1 Thessalonians 5:7
For they that sleep sleep in the night; and they that be drunken are drunken in the night.
Cross-reference
Acts 2:15 assumes drunkenness is inappropriate at 9am, reinforcing Paul's claim that drunkenness belongs to the night.
2 Peter 2:13 condemns reveling in the daytime, contrasting with Paul's assumption that such behavior belongs to the night.
Ephesians 5:14 quotes 'Awake, O sleeper' — reinforces the call to spiritual alertness contrasting with physical sleep.
1 Corinthians 15:34 calls to wake from drunken stupor — uses same metaphor of spiritual sobriety Paul employs here.
Romans 13:13 contrasts daytime conduct with drunkenness — directly parallels Paul's night/day metaphor for proper behavior.
1 Samuel 25:36 shows Nabal drunk at night — a concrete narrative example of the nighttime drunkenness Paul describes.
Luke 21:34 warns against drunkenness and dissipation that weigh down hearts before the day of the Lord — same theme of avoiding nighttime behaviors.
Daniel 5:5 shows the hand writing judgment immediately after the night drinking feast, connecting night revelry to divine consequences.
Daniel 5:4 records Belshazzar's feast with wine drinking at night, a clear example of the night revelry Paul references.
Proverbs 23:29-35 details the woes of lingering over wine at night, directly echoing the drunkenness Paul associates with darkness.
In 1 Samuel 25:37, Nabal's drunkenness from the night before is exposed at morning — illustrating the night-drinking pattern Paul describes.

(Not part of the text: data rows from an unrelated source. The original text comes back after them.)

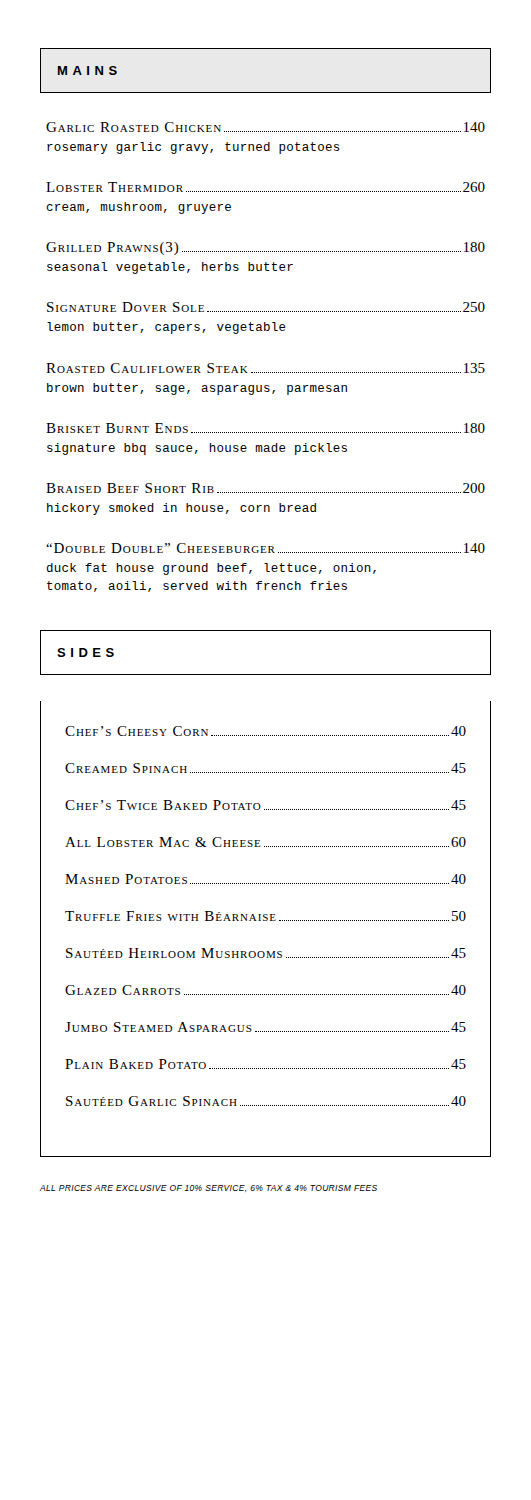MAINS
Garlic Roasted Chicken 140
rosemary garlic gravy, turned potatoes
Lobster Thermidor 260
cream, mushroom, gruyere
Grilled Prawns(3) 180
seasonal vegetable, herbs butter
Signature Dover Sole 250
lemon butter, capers, vegetable
Roasted Cauliflower Steak 135
brown butter, sage, asparagus, parmesan
Brisket Burnt Ends 180
signature bbq sauce, house made pickles
Braised Beef Short Rib 200
hickory smoked in house, corn bread
“Double Double” Cheeseburger 140
duck fat house ground beef, lettuce, onion,
tomato, aoili, served with french fries
SIDES
Chef’s Cheesy Corn 40
Creamed Spinach 45
Chef’s Twice Baked Potato 45
All Lobster Mac & Cheese 60
Mashed Potatoes 40
Truffle Fries with Béarnaise 50
Sautéed Heirloom Mushrooms 45
Glazed Carrots 40
Jumbo Steamed Asparagus 45
Plain Baked Potato 45
Sautéed Garlic Spinach 40
ALL PRICES ARE EXCLUSIVE OF 10% SERVICE, 6% TAX & 4% TOURISM FEES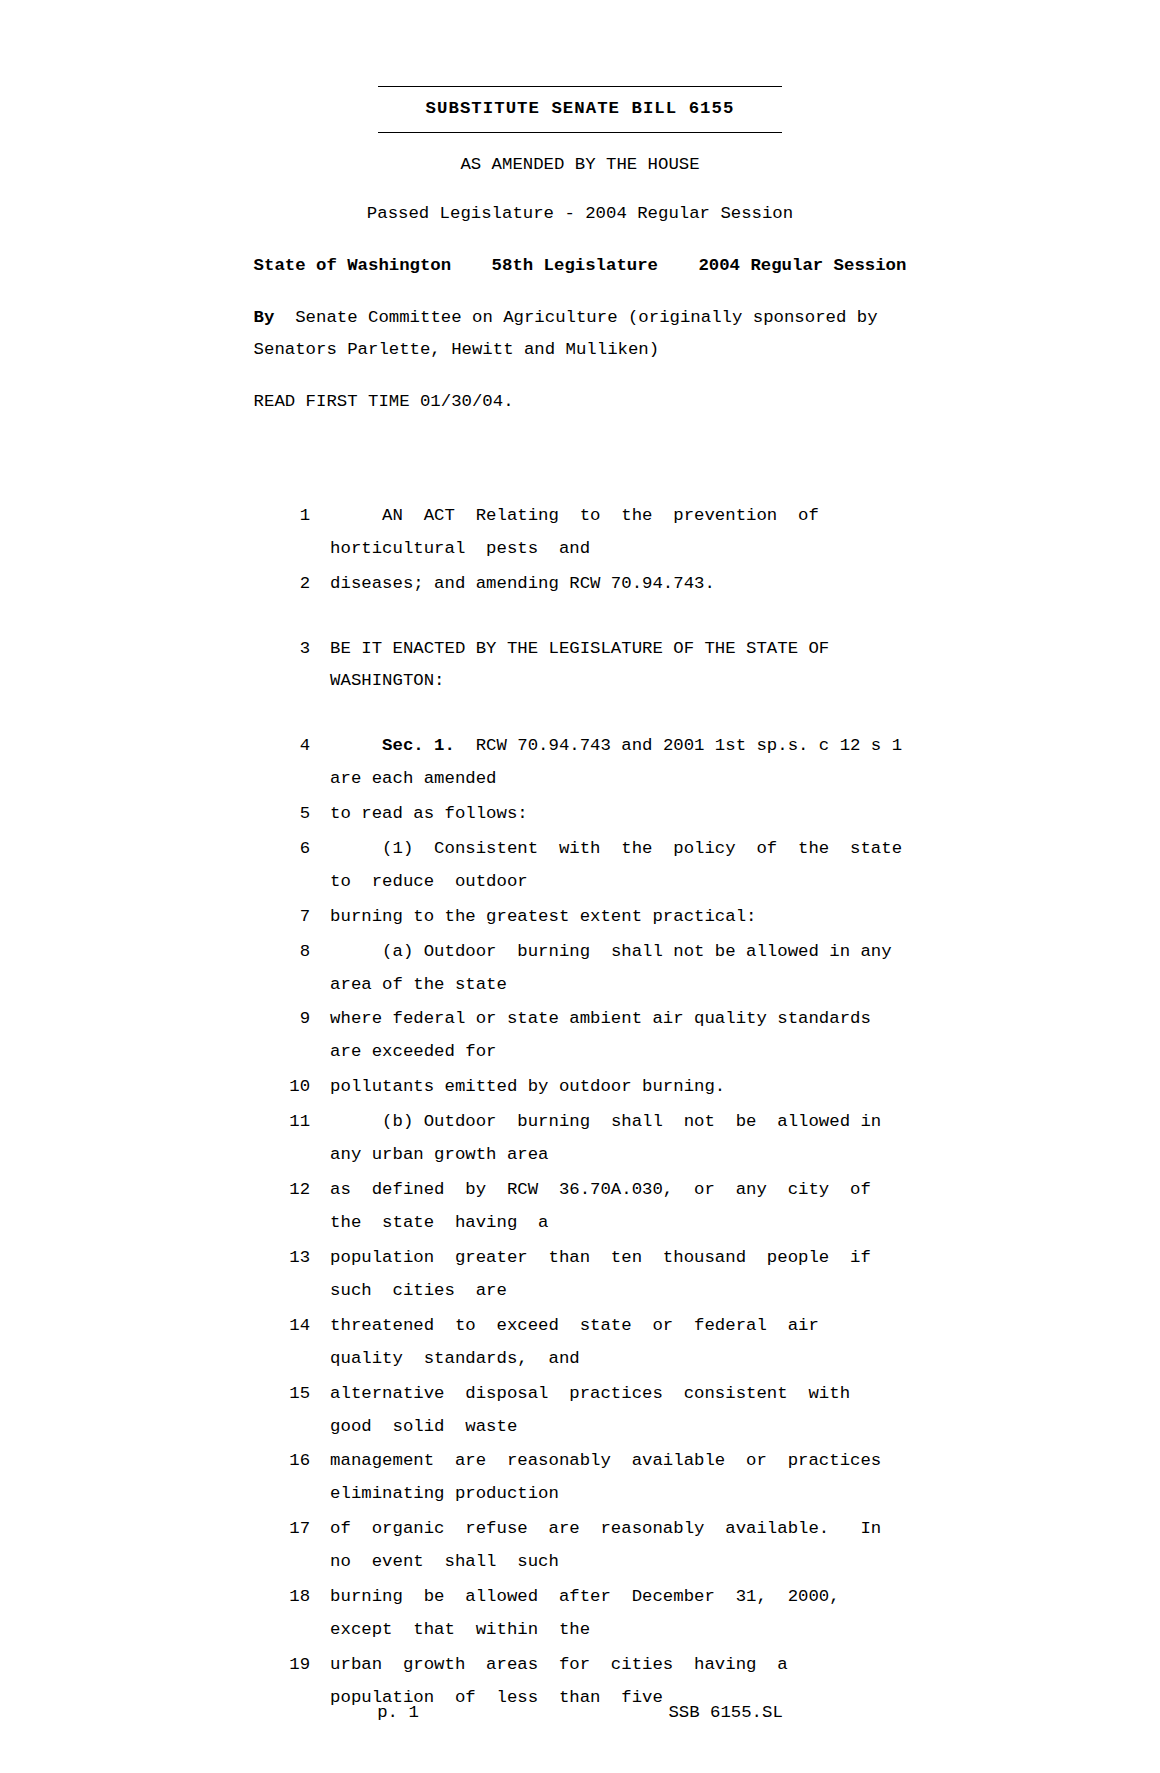SUBSTITUTE SENATE BILL 6155
AS AMENDED BY THE HOUSE
Passed Legislature - 2004 Regular Session
State of Washington 58th Legislature 2004 Regular Session
By Senate Committee on Agriculture (originally sponsored by Senators Parlette, Hewitt and Mulliken)
READ FIRST TIME 01/30/04.
| 1 | AN ACT Relating to the prevention of horticultural pests and |
| 2 | diseases; and amending RCW 70.94.743. |
| 3 | BE IT ENACTED BY THE LEGISLATURE OF THE STATE OF WASHINGTON: |
| 4 | Sec. 1. RCW 70.94.743 and 2001 1st sp.s. c 12 s 1 are each amended |
| 5 | to read as follows: |
| 6 | (1) Consistent with the policy of the state to reduce outdoor |
| 7 | burning to the greatest extent practical: |
| 8 | (a) Outdoor burning shall not be allowed in any area of the state |
| 9 | where federal or state ambient air quality standards are exceeded for |
| 10 | pollutants emitted by outdoor burning. |
| 11 | (b) Outdoor burning shall not be allowed in any urban growth area |
| 12 | as defined by RCW 36.70A.030, or any city of the state having a |
| 13 | population greater than ten thousand people if such cities are |
| 14 | threatened to exceed state or federal air quality standards, and |
| 15 | alternative disposal practices consistent with good solid waste |
| 16 | management are reasonably available or practices eliminating production |
| 17 | of organic refuse are reasonably available. In no event shall such |
| 18 | burning be allowed after December 31, 2000, except that within the |
| 19 | urban growth areas for cities having a population of less than five |
p. 1 SSB 6155.SL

Ephesians 5:18 explicitly commands 'do not get drunk with wine,' providing a direct imperative parallel to the descriptive statement here.
Ephesians 5:11 calls believers to expose 'works of darkness,' directly echoing the night/darkness imagery of this verse.
Isaiah 21:5 describes feasting and drinking in Babylon's night of revelry, paralleling Paul's association of night with drunkenness.
Isaiah 5:11 condemns those who chase strong drink from morning till night, overlapping with Paul's night drinking but also including daytime.
Galatians 5:21 names drunkenness as a work of the flesh that excludes from God's kingdom, reinforcing the moral condemnation implied in this verse.
1 Peter 1:13 calls for sober-mindedness, the opposite of the drunkenness described here, setting up the contrast between nighttime and daytime behavior.